* **Task requirements**
Below is a block of records; repeat each one exactly.

Collection entries:

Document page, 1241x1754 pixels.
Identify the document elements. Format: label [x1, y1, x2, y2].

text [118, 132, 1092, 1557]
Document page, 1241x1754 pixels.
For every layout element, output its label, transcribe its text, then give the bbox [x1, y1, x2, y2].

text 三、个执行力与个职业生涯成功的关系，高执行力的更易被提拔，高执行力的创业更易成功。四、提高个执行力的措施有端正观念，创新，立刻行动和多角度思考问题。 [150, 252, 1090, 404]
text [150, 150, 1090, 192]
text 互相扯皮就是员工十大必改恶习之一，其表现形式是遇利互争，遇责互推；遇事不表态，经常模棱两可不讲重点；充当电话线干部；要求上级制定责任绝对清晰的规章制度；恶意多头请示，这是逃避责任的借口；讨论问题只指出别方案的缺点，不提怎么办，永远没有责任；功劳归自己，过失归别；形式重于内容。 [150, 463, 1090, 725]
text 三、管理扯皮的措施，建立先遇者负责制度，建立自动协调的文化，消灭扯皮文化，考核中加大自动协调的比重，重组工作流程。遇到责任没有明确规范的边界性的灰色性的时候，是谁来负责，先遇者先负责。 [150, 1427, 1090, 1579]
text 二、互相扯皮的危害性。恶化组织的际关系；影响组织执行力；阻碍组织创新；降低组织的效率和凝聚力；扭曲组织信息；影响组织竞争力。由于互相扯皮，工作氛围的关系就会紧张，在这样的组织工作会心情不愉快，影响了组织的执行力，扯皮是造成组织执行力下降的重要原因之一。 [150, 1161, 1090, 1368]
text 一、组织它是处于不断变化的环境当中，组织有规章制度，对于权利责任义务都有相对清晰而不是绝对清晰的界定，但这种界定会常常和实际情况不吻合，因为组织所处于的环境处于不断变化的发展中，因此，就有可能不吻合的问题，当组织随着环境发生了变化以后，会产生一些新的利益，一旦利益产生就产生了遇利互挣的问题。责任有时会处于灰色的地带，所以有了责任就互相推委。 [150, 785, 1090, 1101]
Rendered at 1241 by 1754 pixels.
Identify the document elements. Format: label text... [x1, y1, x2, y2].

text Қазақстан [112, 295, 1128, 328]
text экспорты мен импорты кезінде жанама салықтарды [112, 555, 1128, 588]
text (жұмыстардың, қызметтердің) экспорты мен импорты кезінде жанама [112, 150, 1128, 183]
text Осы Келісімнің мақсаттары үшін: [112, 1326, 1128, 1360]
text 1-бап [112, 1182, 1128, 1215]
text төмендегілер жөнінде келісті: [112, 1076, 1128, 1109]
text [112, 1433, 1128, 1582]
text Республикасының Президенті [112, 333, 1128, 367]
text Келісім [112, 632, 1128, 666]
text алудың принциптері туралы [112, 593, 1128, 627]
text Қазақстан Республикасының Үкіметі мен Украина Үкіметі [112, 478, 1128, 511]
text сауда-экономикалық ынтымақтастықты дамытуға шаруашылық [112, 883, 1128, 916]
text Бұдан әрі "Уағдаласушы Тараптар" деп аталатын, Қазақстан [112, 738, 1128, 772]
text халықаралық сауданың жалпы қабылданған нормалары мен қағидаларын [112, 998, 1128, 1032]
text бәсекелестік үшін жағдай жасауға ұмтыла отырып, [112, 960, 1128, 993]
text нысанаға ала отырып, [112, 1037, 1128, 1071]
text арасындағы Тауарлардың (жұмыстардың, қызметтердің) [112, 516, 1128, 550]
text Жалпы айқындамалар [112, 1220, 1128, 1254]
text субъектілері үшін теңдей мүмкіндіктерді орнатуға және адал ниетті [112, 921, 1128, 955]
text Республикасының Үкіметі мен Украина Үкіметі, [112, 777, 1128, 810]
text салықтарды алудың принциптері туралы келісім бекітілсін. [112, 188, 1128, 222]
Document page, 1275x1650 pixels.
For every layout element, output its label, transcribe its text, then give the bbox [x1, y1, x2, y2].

* **Expected answer**
Document page, 1241x1754 pixels.
Identify the document elements. Format: label [x1, y1, x2, y2].

text [118, 132, 1092, 1557]
Document page, 1241x1754 pixels.
For every layout element, output its label, transcribe its text, then give the bbox [x1, y1, x2, y2].

text 三、个执行力与个职业生涯成功的关系，高执行力的更易被提拔，高执行力的创业更易成功。四、提高个执行力的措施有端正观念，创新，立刻行动和多角度思考问题。 [150, 252, 1090, 404]
text [150, 150, 1090, 192]
text 互相扯皮就是员工十大必改恶习之一，其表现形式是遇利互争，遇责互推；遇事不表态，经常模棱两可不讲重点；充当电话线干部；要求上级制定责任绝对清晰的规章制度；恶意多头请示，这是逃避责任的借口；讨论问题只指出别方案的缺点，不提怎么办，永远没有责任；功劳归自己，过失归别；形式重于内容。 [150, 463, 1090, 725]
text 三、管理扯皮的措施，建立先遇者负责制度，建立自动协调的文化，消灭扯皮文化，考核中加大自动协调的比重，重组工作流程。遇到责任没有明确规范的边界性的灰色性的时候，是谁来负责，先遇者先负责。 [150, 1427, 1090, 1579]
text 二、互相扯皮的危害性。恶化组织的际关系；影响组织执行力；阻碍组织创新；降低组织的效率和凝聚力；扭曲组织信息；影响组织竞争力。由于互相扯皮，工作氛围的关系就会紧张，在这样的组织工作会心情不愉快，影响了组织的执行力，扯皮是造成组织执行力下降的重要原因之一。 [150, 1161, 1090, 1368]
text 一、组织它是处于不断变化的环境当中，组织有规章制度，对于权利责任义务都有相对清晰而不是绝对清晰的界定，但这种界定会常常和实际情况不吻合，因为组织所处于的环境处于不断变化的发展中，因此，就有可能不吻合的问题，当组织随着环境发生了变化以后，会产生一些新的利益，一旦利益产生就产生了遇利互挣的问题。责任有时会处于灰色的地带，所以有了责任就互相推委。 [150, 785, 1090, 1101]
Rendered at 1241 by 1754 pixels.
Identify the document elements. Format: label text... [x1, y1, x2, y2].

text Қазақстан [112, 295, 1128, 328]
text экспорты мен импорты кезінде жанама салықтарды [112, 555, 1128, 588]
text (жұмыстардың, қызметтердің) экспорты мен импорты кезінде жанама [112, 150, 1128, 183]
text Осы Келісімнің мақсаттары үшін: [112, 1326, 1128, 1360]
text 1-бап [112, 1182, 1128, 1215]
text төмендегілер жөнінде келісті: [112, 1076, 1128, 1109]
text [112, 1433, 1128, 1582]
text Республикасының Президенті [112, 333, 1128, 367]
text Келісім [112, 632, 1128, 666]
text алудың принциптері туралы [112, 593, 1128, 627]
text Қазақстан Республикасының Үкіметі мен Украина Үкіметі [112, 478, 1128, 511]
text сауда-экономикалық ынтымақтастықты дамытуға шаруашылық [112, 883, 1128, 916]
text Бұдан әрі "Уағдаласушы Тараптар" деп аталатын, Қазақстан [112, 738, 1128, 772]
text халықаралық сауданың жалпы қабылданған нормалары мен қағидаларын [112, 998, 1128, 1032]
text бәсекелестік үшін жағдай жасауға ұмтыла отырып, [112, 960, 1128, 993]
text нысанаға ала отырып, [112, 1037, 1128, 1071]
text арасындағы Тауарлардың (жұмыстардың, қызметтердің) [112, 516, 1128, 550]
text Жалпы айқындамалар [112, 1220, 1128, 1254]
text субъектілері үшін теңдей мүмкіндіктерді орнатуға және адал ниетті [112, 921, 1128, 955]
text Республикасының Үкіметі мен Украина Үкіметі, [112, 777, 1128, 810]
text салықтарды алудың принциптері туралы келісім бекітілсін. [112, 188, 1128, 222]
Document page, 1275x1650 pixels.
For every layout element, output its label, transcribe its text, then give the bbox [x1, y1, x2, y2].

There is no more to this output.